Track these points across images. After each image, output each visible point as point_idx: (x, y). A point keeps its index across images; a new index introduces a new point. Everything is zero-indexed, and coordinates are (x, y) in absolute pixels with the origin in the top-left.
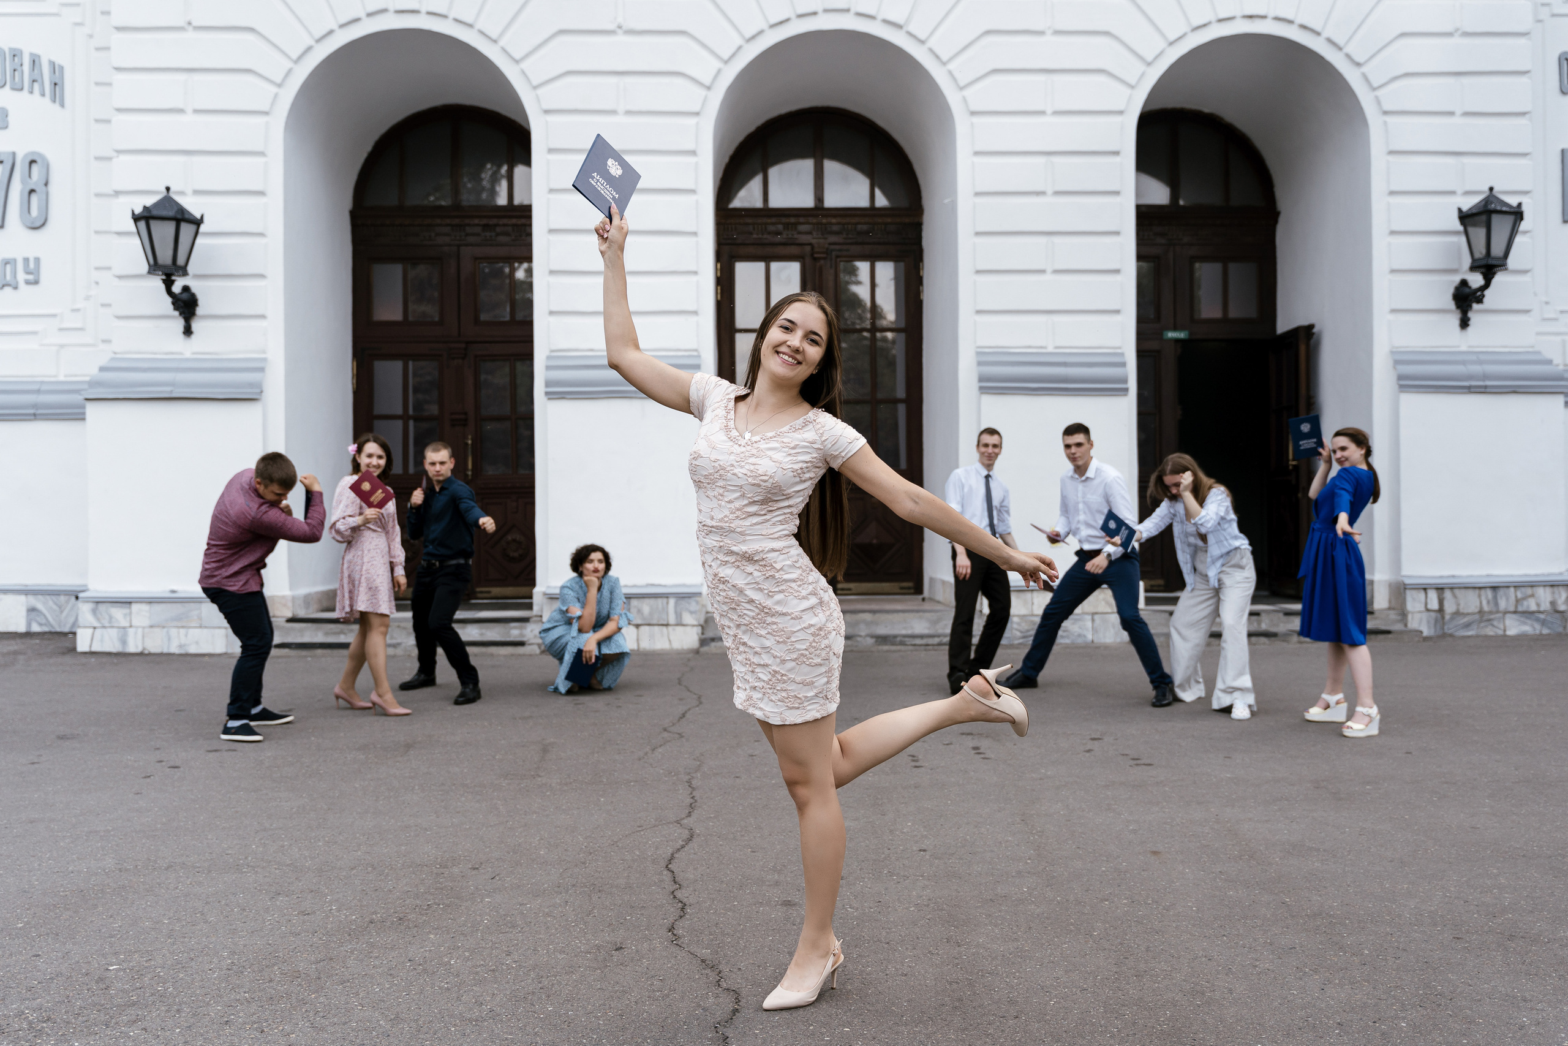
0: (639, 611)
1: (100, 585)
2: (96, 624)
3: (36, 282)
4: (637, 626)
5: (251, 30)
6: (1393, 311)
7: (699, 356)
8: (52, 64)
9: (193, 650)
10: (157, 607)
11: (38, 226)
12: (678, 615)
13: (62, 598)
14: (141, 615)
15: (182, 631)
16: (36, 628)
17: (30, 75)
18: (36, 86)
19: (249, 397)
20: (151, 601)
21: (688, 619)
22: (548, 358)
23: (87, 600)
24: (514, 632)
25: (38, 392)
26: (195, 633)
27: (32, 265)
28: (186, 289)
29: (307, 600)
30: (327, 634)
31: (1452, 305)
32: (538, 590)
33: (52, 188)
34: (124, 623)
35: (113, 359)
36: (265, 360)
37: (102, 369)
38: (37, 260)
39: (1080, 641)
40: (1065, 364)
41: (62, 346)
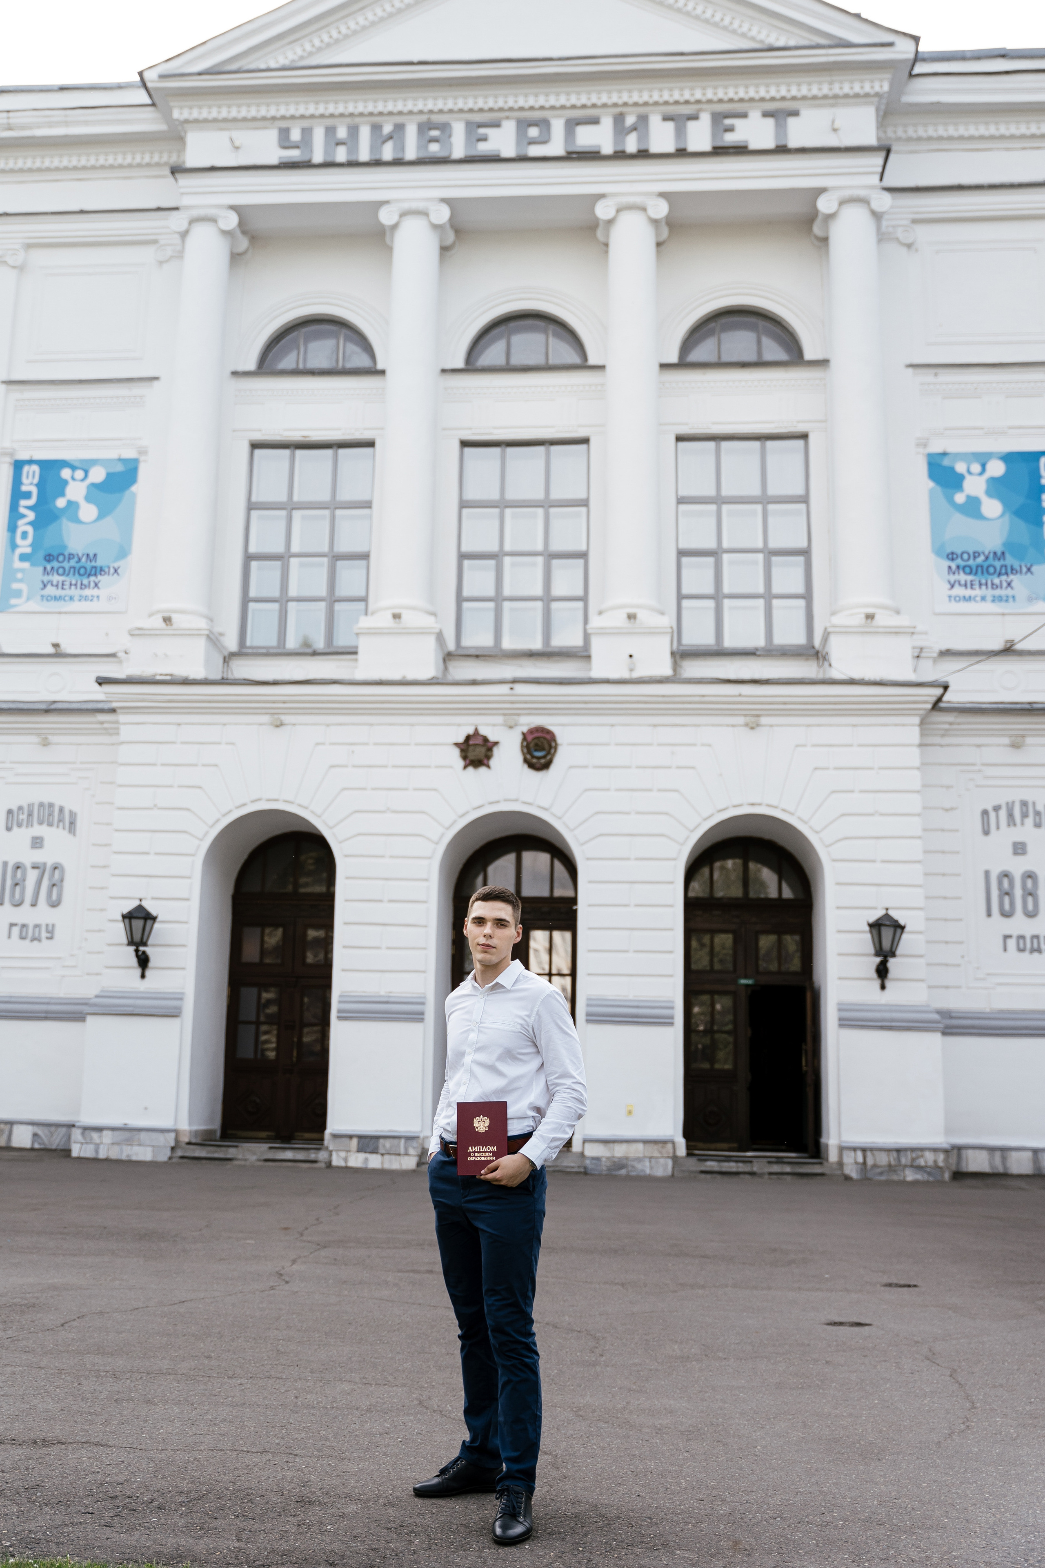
0: (384, 1146)
1: (87, 1119)
2: (83, 1141)
3: (51, 938)
4: (382, 1155)
5: (188, 809)
6: (840, 978)
7: (425, 998)
8: (71, 812)
9: (134, 1158)
10: (117, 1133)
11: (55, 904)
12: (406, 1149)
13: (53, 1129)
14: (107, 1137)
15: (129, 1147)
16: (37, 1146)
17: (59, 818)
18: (61, 824)
19: (174, 1014)
20: (113, 1129)
21: (412, 1151)
22: (340, 996)
23: (79, 1127)
24: (312, 1156)
25: (48, 1003)
26: (136, 1149)
27: (50, 928)
28: (144, 952)
29: (196, 1133)
30: (208, 1152)
31: (874, 975)
32: (328, 1132)
33: (66, 884)
34: (98, 1141)
35: (102, 991)
36: (183, 993)
37: (97, 996)
38: (53, 926)
39: (642, 1174)
40: (638, 1007)
41: (63, 976)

- - - -

* **EXERCISE GOAL**: Extract each line of the data above that contains the string "output".

* **ANSWER AREA**:
Track these points across images. After each image, output each visible point as point_idx: (x, y). A point keeps its index across images; a new index introduces a new point. Everything is zero-indexed, and coordinates are (x, y) in absolute pixels with the origin in the top-left.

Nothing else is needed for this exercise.